Activity detection and classification from wristband accelerometer data collected on people with type 1 diabetes in free-living conditions

Abstract

This paper introduces methods to estimate aspects of physical activity and sedentary behavior from three-axis accelerometer data collected with a wrist-worn device at a sampling rate of 32 [Hz] on adults with type 1 diabetes (T1D) in free-living conditions. In particular, we present two methods able to detect and grade activity based on its intensity and individual fitness as sedentary, mild, moderate or vigorous, and a method that performs activity classification in a supervised learning framework to predict specific user behaviors. Population results for activity level grading show multi-class average accuracy of 99.99%, precision of 98.0 ± 2.2%, recall of 97.9 ± 3.5% and F1 score of 0.9 ± 0.0. As for the specific behavior prediction, our best performing classifier, gave population multi-class average accuracy of 92.43 ± 10.32%, precision of 92.94 ± 9.80%, recall of 92.20 ± 10.16% and F1 score of 92.56 ± 9.94%. Our investigation showed that physical activity and sedentary behavior can be detected, graded and classified with good accuracy and precision from three-axial accelerometer data collected in free-living conditions on people with T1D. This is particularly significant in the context of automated glucose control systems for diabetes, in that the methods we propose have the potential to inform changes in treatment parameters in response to the intensity of physical activity, allowing patients to meet their glycemic targets.
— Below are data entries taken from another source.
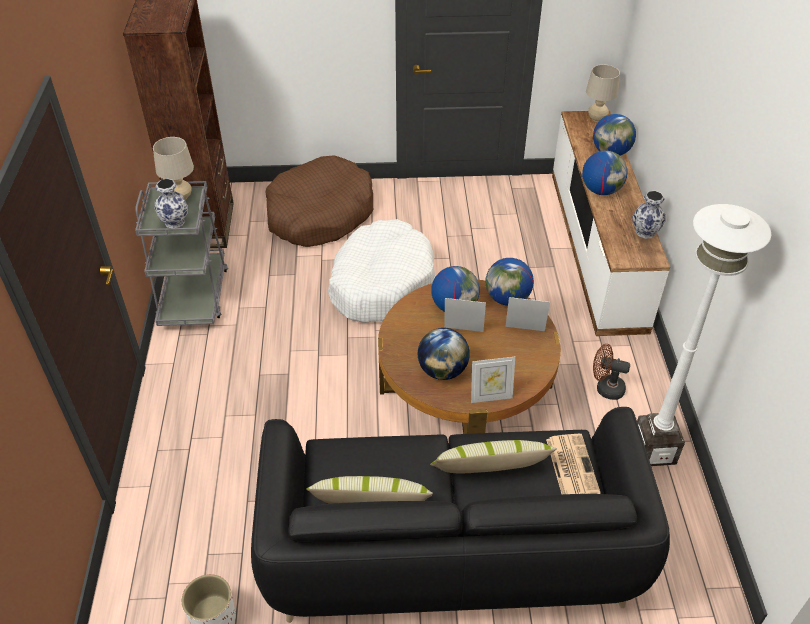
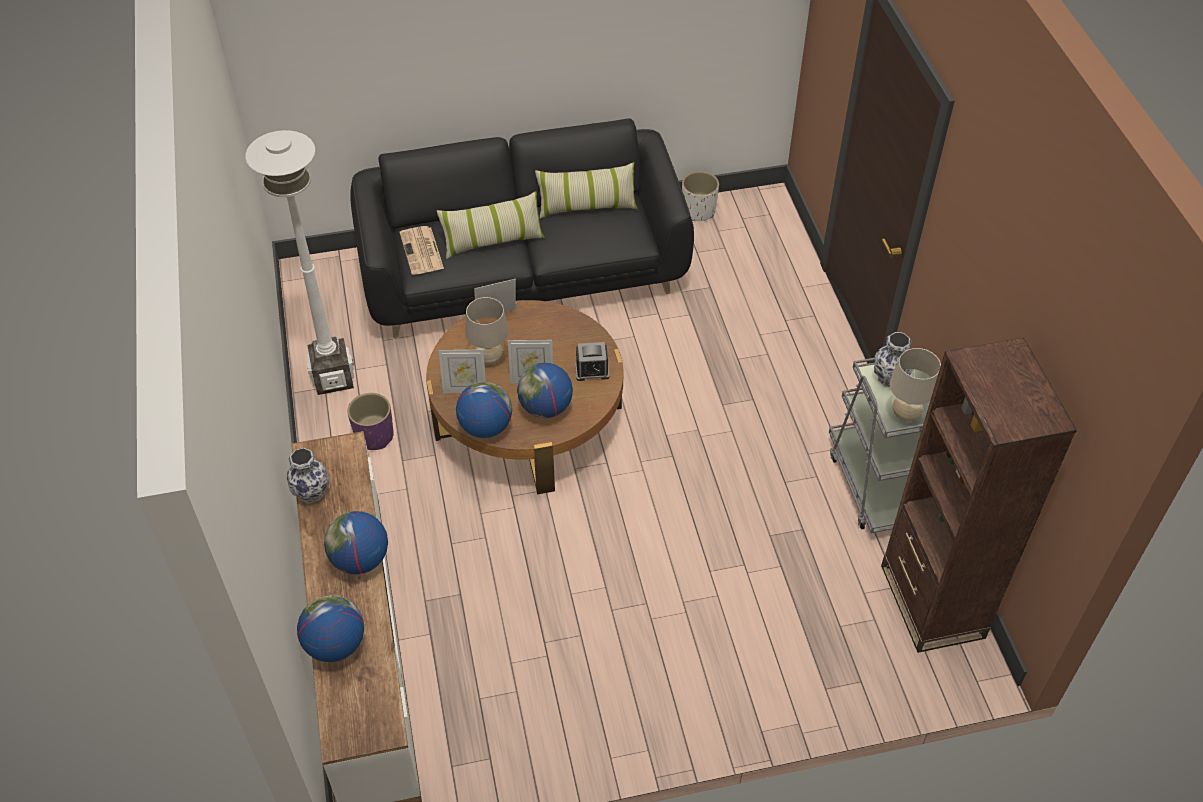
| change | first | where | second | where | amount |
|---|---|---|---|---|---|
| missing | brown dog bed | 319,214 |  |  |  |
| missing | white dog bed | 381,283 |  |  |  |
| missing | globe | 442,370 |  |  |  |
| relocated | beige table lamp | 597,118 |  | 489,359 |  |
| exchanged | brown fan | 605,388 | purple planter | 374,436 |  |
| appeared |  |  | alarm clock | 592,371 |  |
Keywords: Artificial pancreas; Automated insulin delivery; Free-living conditions; Physical activity; Supervised learning; Type 1 diabetes mellitus; Wearable devices; Wrist-worn accelerometer.

Fig. 1.

Representative subject data. Black Feature f₆₅ [a.u.] and thresholds for activity intensity classification: Blue Threshold between level 0 and 1, Orange Threshold between level 1 and 2, Green Threshold between level 2 and 3. If the magnitude of feature f₆₅ is below the blue threshold, it is assigned to activity level 0, if it is between the blue and the orange threshold, it is assigned activity level 1, if it is between the orange and the green thresholds it is assigned activity level 2 and finally if it is above the green threshold it is assigned level 3.

Fig. 2.

Flow chart for Method 1.

Fig. 3.

Flow chart for behavior classification.

Fig. 4.

Population results for the activity level classification: Top Confusion matrix, where numbers in the matrix and color scale represent number of annotations; Bottom Violin plot, compares the distributions of the predicted activity levels across the actual annotated levels. The x− and y− axis show the predicted and annotated, respectively, activity level on a scale from 0 to 3, where 0 is sedentary, 1 is mild, 2 is moderate and 3 is severe.

Fig. 5.

Evaluation of accuracy [%] in predicting the level for the most common performed activities across the population, regardless of fitness condition. Compared activities were walking, hiking, running, yarwork, housework and high intensity interval training (HIIT). In each boxplot, the central mark is the median, the bottom and top edges indicate the 25th and 75th percentiles, respectively. Blue whiskers extend to the most extreme data points not considered outliers.

Fig. 6.

Comparison of performances with RF (Left) and LSTM (Right). Participant 4 confusion matrices: the x− and y− axis show the predicted and annotated, respectively; the main diagonal reports true positives, elements off the main diagonal reports false negatives column-wise and false positives row-wise. Numbers in the matrix and color scale represent percent of total time.

Fig. 7.

Feature selection based on importance. Red Selected; Blue Discarded.